Guarding a scientific reserve is a fine task for a Latin American army, I decided. But soldiers in the Dominican Republic can still give you the creeps. You always see, standing behind them, the ghost of Trujillo.
Rafael Léonidas Trujillo Molina ran the Dominican Republic from 1930 until his assassination in 1961. He once renamed the capital city after himself. Late one afternoon, while I was walking along a street in downtown Santo Domingo, I glanced at the sidewalk and read the words cast into an old manhole cover. Ciudad Trujillo, the iron letters said.
Virtually the only place where Trujillo's legacy is aired today is at Santo Domingo's Museum of History and Geography. The malignant spirit of "El Benefactor," as the dictator styled himself, resides in a gallery that traces decades of plunder, brutality, and self-aggrandizement through exhibits that include even his briefcase, boots, toothpaste, and monogrammed socks. On the museum's second-floor landing stands the most graphic artifact of all: a rusting, flat-tired, bullet-riddled 1956 Oldsmobile, one of the cars used in the highway ambush that finished off El Benefactor.
I raised my hand in a quick good-bye to the soldier, and headed into the forest and the mountains.
Beyond the soldier and his gate, the road entered an evergreen forest. Where the trees were thin enough, I could see mountains to the west, but all the while I was climbing in a lofty domain of my own. Not a soul was traveling that road, a single-lane gravel path gouged crosswise by the rivulets of the past rainy season. It was a fortunate far cry from my B-picture jungle nightmares but challenging nonetheless in its own mistily eerie way.The roadside was strewn with daisies and clover. The trees were mostly pines. The vegetation seemed all wrong for that latitude, until I remembered that it was altitude that made the difference here. Fog shrouded the surrounding valleys. The temperature was in the 50s.

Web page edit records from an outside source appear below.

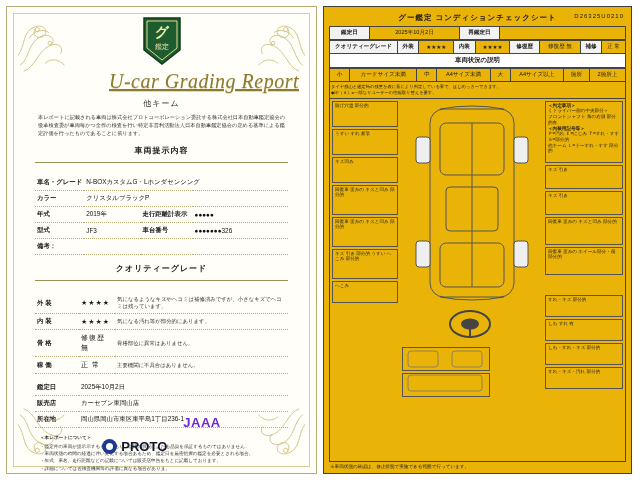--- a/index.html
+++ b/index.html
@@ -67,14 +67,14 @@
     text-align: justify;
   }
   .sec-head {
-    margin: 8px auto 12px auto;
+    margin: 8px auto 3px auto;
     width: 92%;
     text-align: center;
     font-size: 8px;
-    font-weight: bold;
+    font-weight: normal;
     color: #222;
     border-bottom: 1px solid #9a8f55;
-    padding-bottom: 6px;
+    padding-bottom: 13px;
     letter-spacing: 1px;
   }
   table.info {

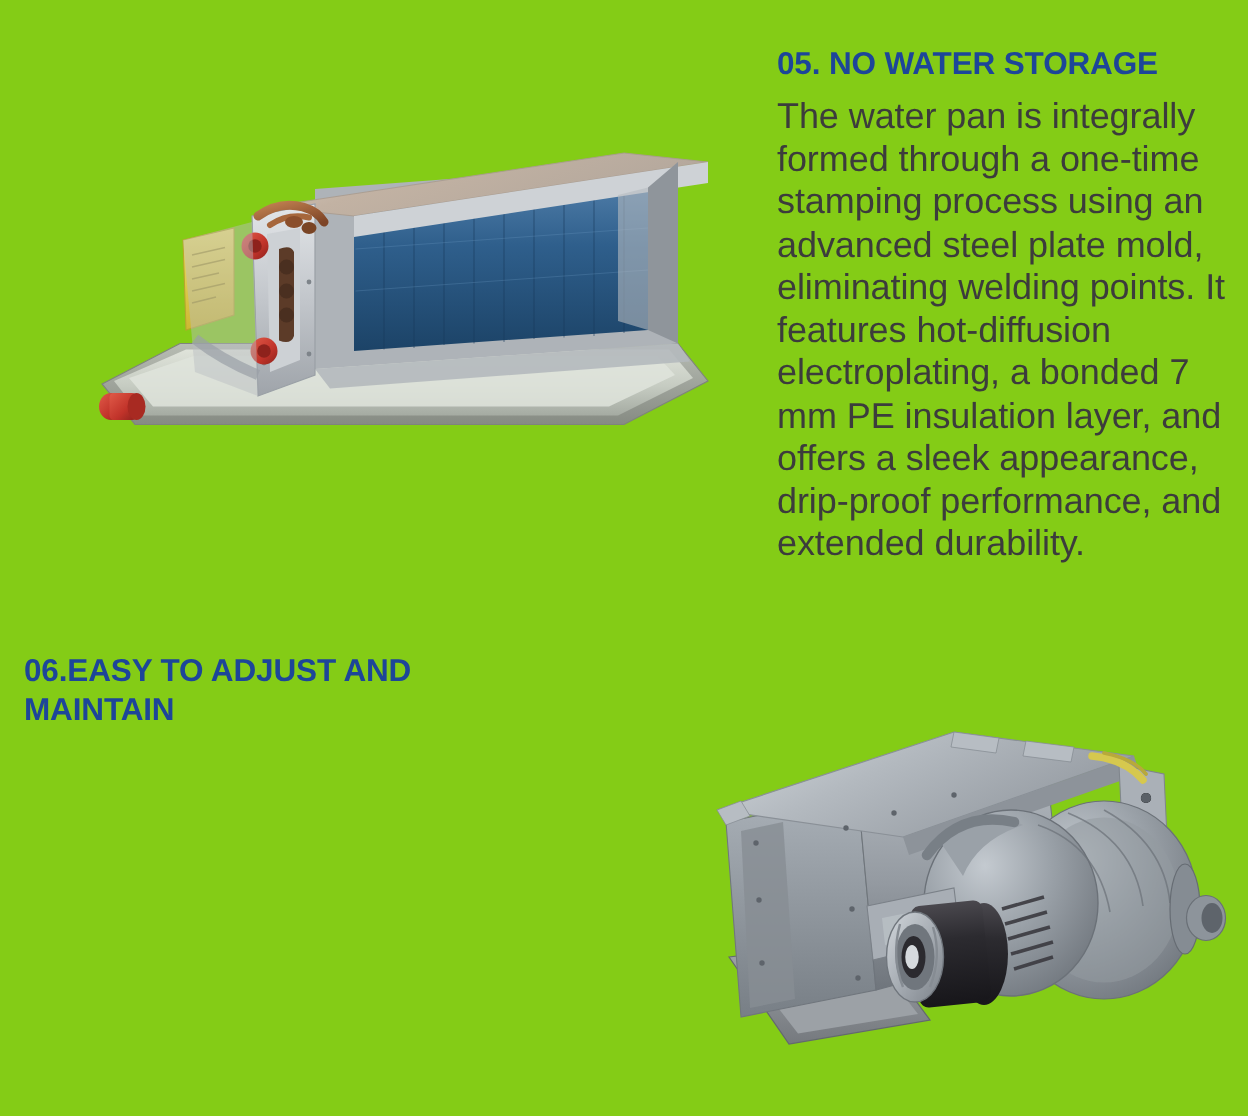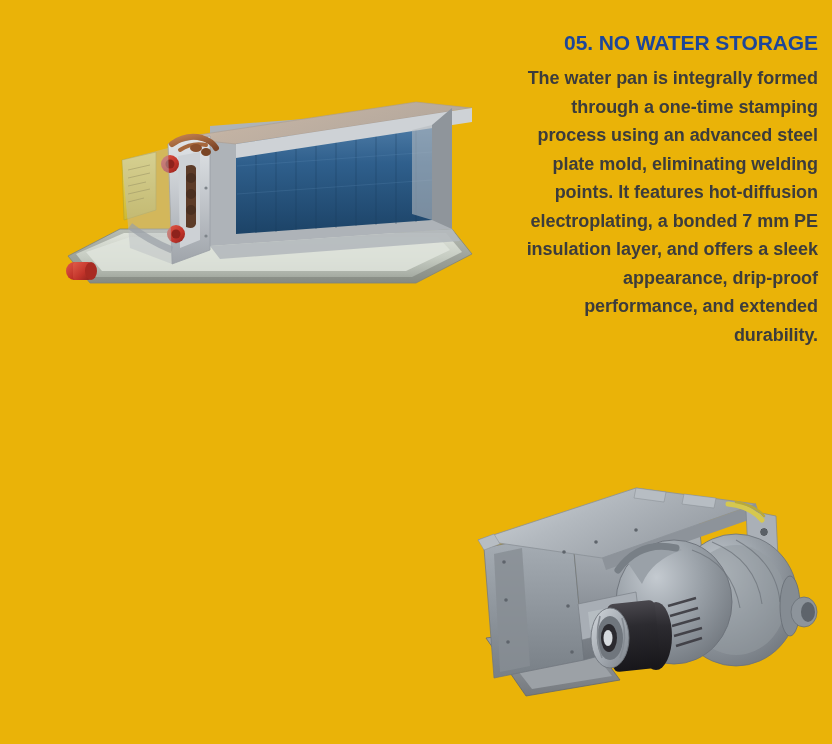--- a/index.html
+++ b/index.html
@@ -21,8 +21,7 @@
     position: relative;
     width: 832px;
     height: 744px;
-    background: #eab308;
-    text-align: right;
+    background: #84cc16;
   }
 
   

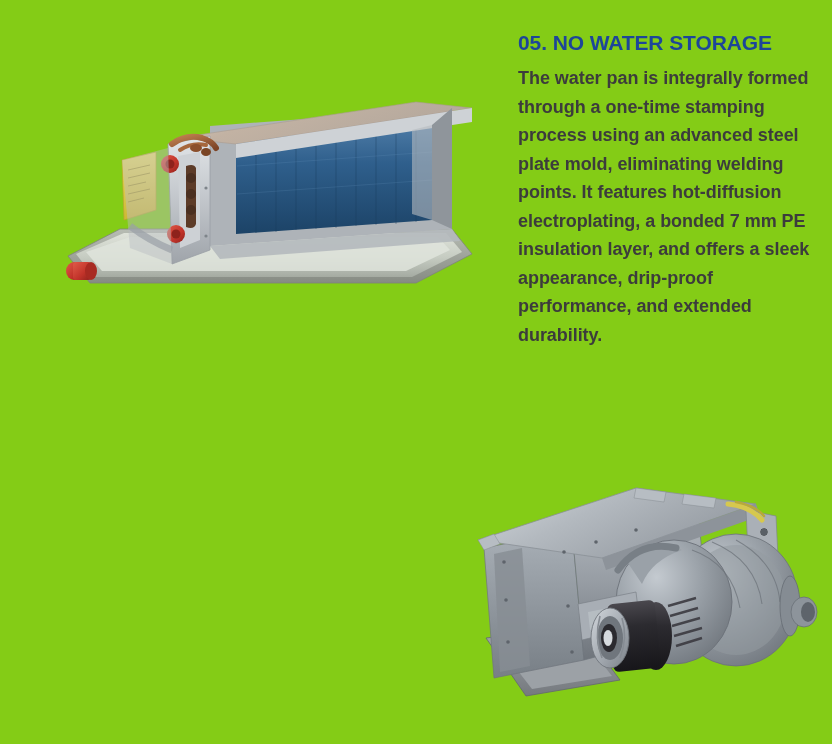--- a/index.html
+++ b/index.html
@@ -50,9 +50,9 @@
 
   .feature-body {
     color: #3c3c3c;
-    font-size: 18px;
+    font-size: 24px;
     line-height: 28.5px;
-    font-weight: 700;
+    font-weight: 400;
     letter-spacing: -0.05px;
   }
 

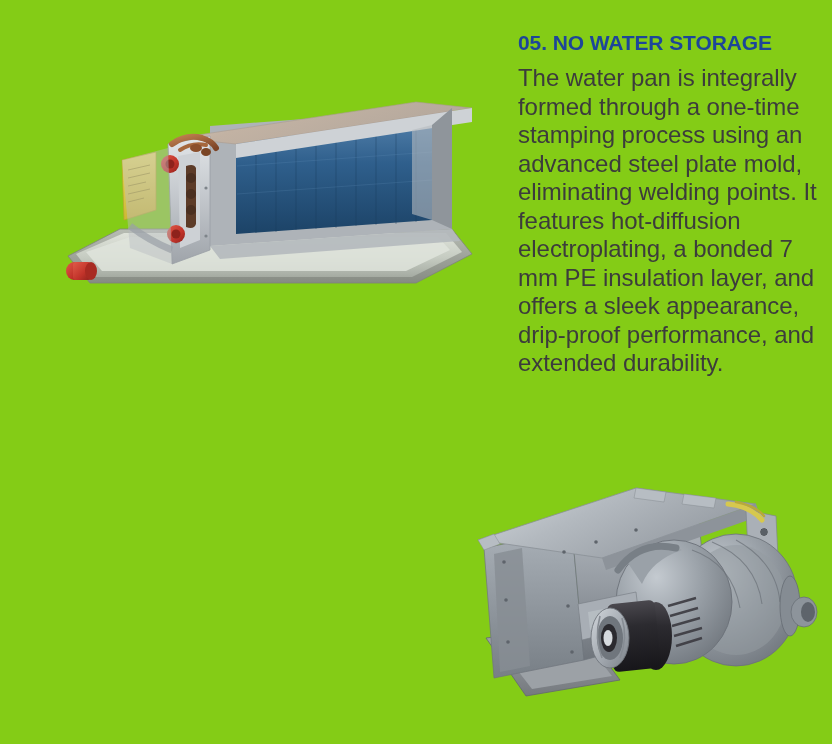--- a/index.html
+++ b/index.html
@@ -206,6 +206,7 @@
   <section class="feature-block" id="feature-06">
 
     <div class="text-col">
+      <h2 class="feature-heading">06.EASY TO ADJUST AND MAINTAIN</h2>
     </div>
 
     <div class="media-col">

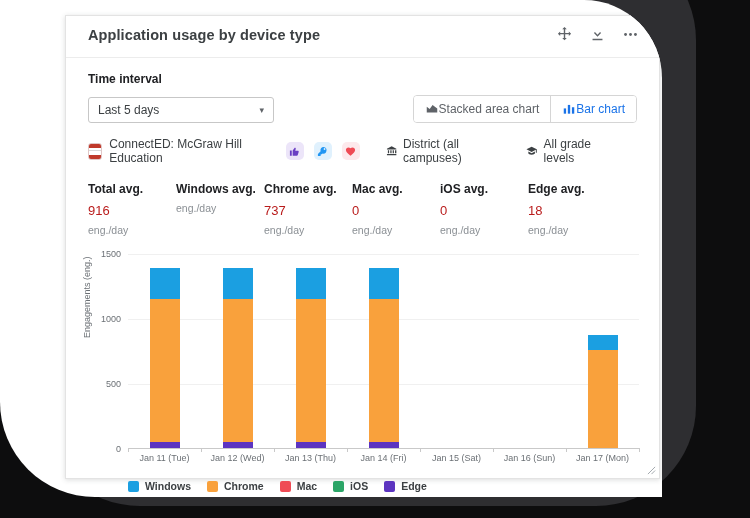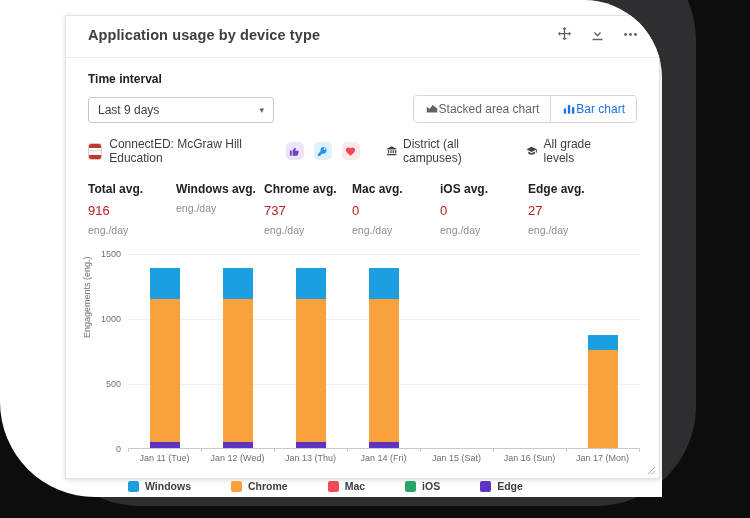--- a/index.html
+++ b/index.html
@@ -113,7 +113,7 @@
 
         <div class="controls-row">
           <div class="select">
-            <span>Last 9 days</span>
+            <span>Last 5 days</span>
             <span class="caret">▾</span>
           </div>
           <div class="seg-group">

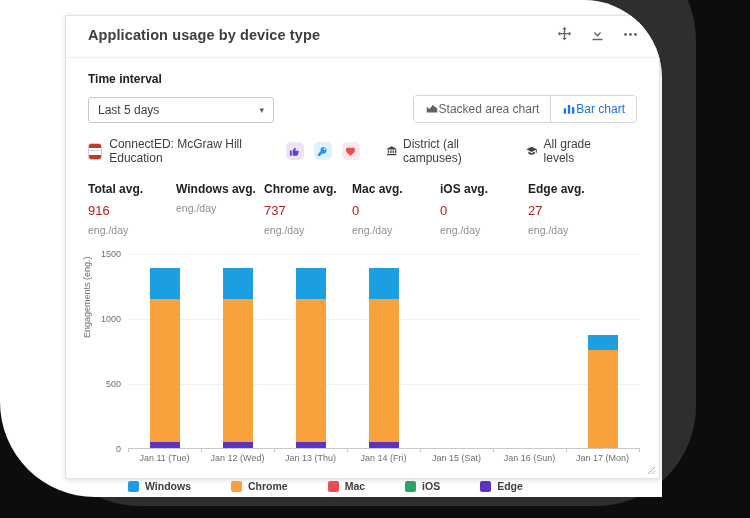--- a/index.html
+++ b/index.html
@@ -195,7 +195,7 @@
           </div>
           <div class="stat">
             <div class="stat-label">Edge avg.</div>
-            <div class="stat-value">27</div>
+            <div class="stat-value">18</div>
             <div class="stat-unit">eng./day</div>
           </div>
         </div>

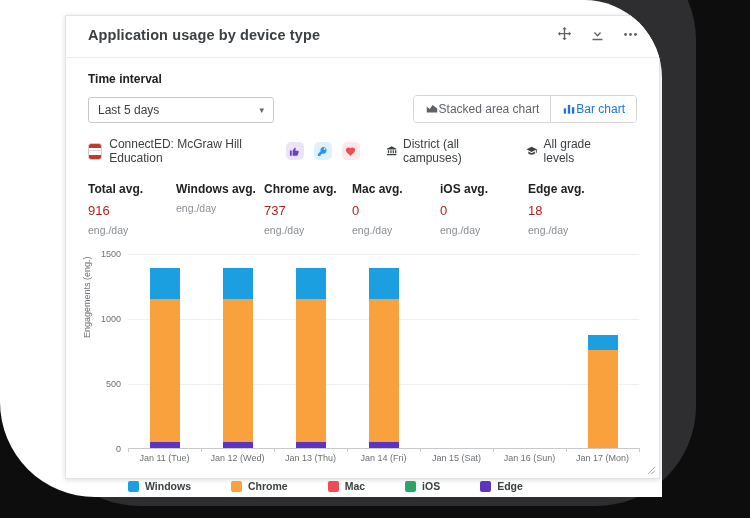--- a/index.html
+++ b/index.html
@@ -74,7 +74,7 @@
   .seg-bar { width:100%; }
   .x-label { position:absolute; top:199px; font-size:9px; color:#6b7075; text-align:center; }
 
-  .legend { position:absolute; left:40px; top:228px; display:flex; gap:40px; align-items:center; }
+  .legend { position:absolute; left:40px; top:228px; display:flex; gap:16px; align-items:center; }
   .legend-item { display:flex; align-items:center; gap:6px; cursor:pointer; }
   .swatch { width:11px; height:11px; border-radius:2px; }
   .legend-label { font-size:10.5px; font-weight:bold; color:#3c4043; }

It was noon. The radio, which came in clearer up here in the mountains than anywhere else in the country, played the Dominican national anthem. Right after the anthem and the news, the station launched into an hour of Julio Iglesias. I am not one of Iglesias's big fans, but I was happy that at least the station wasn't playing merengue, the ubiquitous and relentless Dominican music that, I had by now decided, must have been invented as a means of removing paint. And besides, Julio and I had something in common. Down on the southeast coast, in a tiny open-air restaurant in the fishing village of Bayahibe, I'd watched the boats come and go, watched the men filleting kingfish on wooden boards laid over some rocks in the shallows. I had drunk icy Presidente beer and, as the stars came out over the Caribbean, finished off a platter of squid in garlic sauce, when the owner of the restaurant came over to talk.
"You see that chair at the end of the table?" he asked, pointing just past where I was sitting. "Julio Iglesias sat right in that chair." It made me wonder why the singer hadn't taken my seat, which had a better view of the water.